杜 昌彦

D.I.Y.出版日誌

連載第235回: D.I.Y.で出版する理由

杜 昌彦書いた人: 杜 昌彦, タグ:
2020.
04.05Sun

D.I.Y.で出版する理由

今夜はなぜわざわざD.I.Y.で出版するのかという話をする。若い頃にプロの小説家になろうとしたことがある。新人賞を獲るには傾向に合っていなければいけない。過去の受賞作と違っていたら話にならない。売れた実績のある既存の商品と似たところがなければ箸にも棒にもかからない。だから応募できる賞がない。わたしの視点はわたしだけのものだ。漫画家が首相の似顔絵を描いただけで大炎上して叩かれるような国には馴染めない。そもそも他人のようにできないから書いている。それでも所詮は新人賞なので若ければ「伸びしろ」を見てもらえる。どんな無能でも応募さえすれば何度か最終選考に残る。わたしの場合ただ単に当時はへたくそだったから、というのもあるけれど編集者の名刺が溜まるばかりだった。「流行っているから××みたいなのが書けたら読んでやってもいいよ」といわれ、資質とは真逆だなと思いつつ必死に媚びる。脱稿する頃には流行が終わっている。要するにプロとして仕事を請けてやっていく資質がなかった。「世間」が単純に決めつけることに「いやいや、そんなに簡単には割り切れないだろう」と違和感をおぼえる人間には向いていない。他人と同じ「普通」でなければ、単純に決めつける「わかりやすさ」に最適化されていなければ金を稼げない。epubやPODで出版できるようになり、つまらぬしがらみから脱せたかと思いきや、インターネットを利用した商売であるからには結局は同じことだった。インターネットは「世間」を煮詰めたような場所である。そこでは「馴染み感」のあるものしか読まれない。何しろ大人気の漫画家でさえ少しでも社会批判と受けとられかねないものを描けば叩かれる国である。ひとと違うもの、「世間」なるものへの違和感の表明、そうしたものは絶対に許されない。障害者施設の大量殺人犯のような論理で「淘汰」されるのみである。厭われるのは個性や独自の視点ばかりではない。プロフェッショナルな唯一無二のものほど「馴染み感」から遠ざかるがゆえに憎まれる。読書は訓練によって可能となる。ありとあらゆる多様なものを、ときに消化不良を起こしながらも果敢に味わい尽くす貪欲さがなければ、読む能力は育たない。ところが出版不況と呼ばれて久しい業界は、読者を育てる努力を怠った。冒険が許されぬがために売れた実績のある企画しか通らなくなった。惨めに足掻いた若き日から二十年のあいだに、アニメ風イラスト表紙の、小説を読めない幼稚な客に迎合した本ばかりが増殖した。そうでないものは「淘汰」された。来港した黒船への対策が遅れたのも祟った。ようやく対応できた頃には客層は濁りに濁って取り返しがつかなくなった(モールのアルゴリズムとはそのようなものである)。そんな売場には馴染めない。ほかのどの店とも区別のつかない書店のほかのどの本とも区別のつかない本と一緒に並びたくない。あるいは単純に才能がないというだけの話かもしれないし、客観的にはそれが事実なのだろうし、少なくとも世渡りの才がないのは否定しようもない。わたしは徹底的に無価値である。一銭の得にもならぬどころか貶められるだけなのに、どうして書いて出版するのだろうと考える。詰まるところわたしはそのような人間なのだ。他人にどう扱われようが書いて出版することからは逃れられない。自分自身であることからは逃れられない。だからわたしはD.I.Y.でサミズダートしつづける。

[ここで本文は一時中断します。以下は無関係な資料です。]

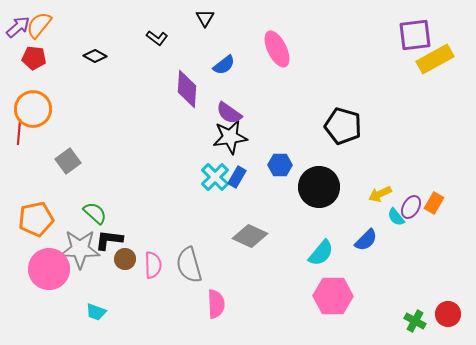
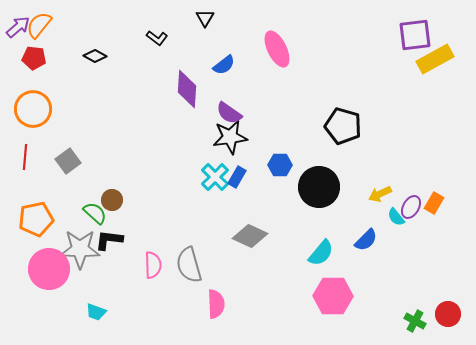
red line at (19, 132): moved 6 px right, 25 px down
brown circle at (125, 259): moved 13 px left, 59 px up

(もり まさひこ、1975年6月18日 -)著者、出版者。喜劇的かつダークな作風で知られる。2010年から活動。2013年日本電子出版協会(JEPA)主催のセミナーにて「注目の『セルフ パブリッシング狂』10人」に選ばれる。2016年、藤井太洋氏、十市社氏らによる指導を受けた『悪魔とドライヴ』が話題となる。その後、筆名を改め現在に至る。最新作は『ぼっちの帝国』。独立出版レーベル「人格OverDrive」主宰。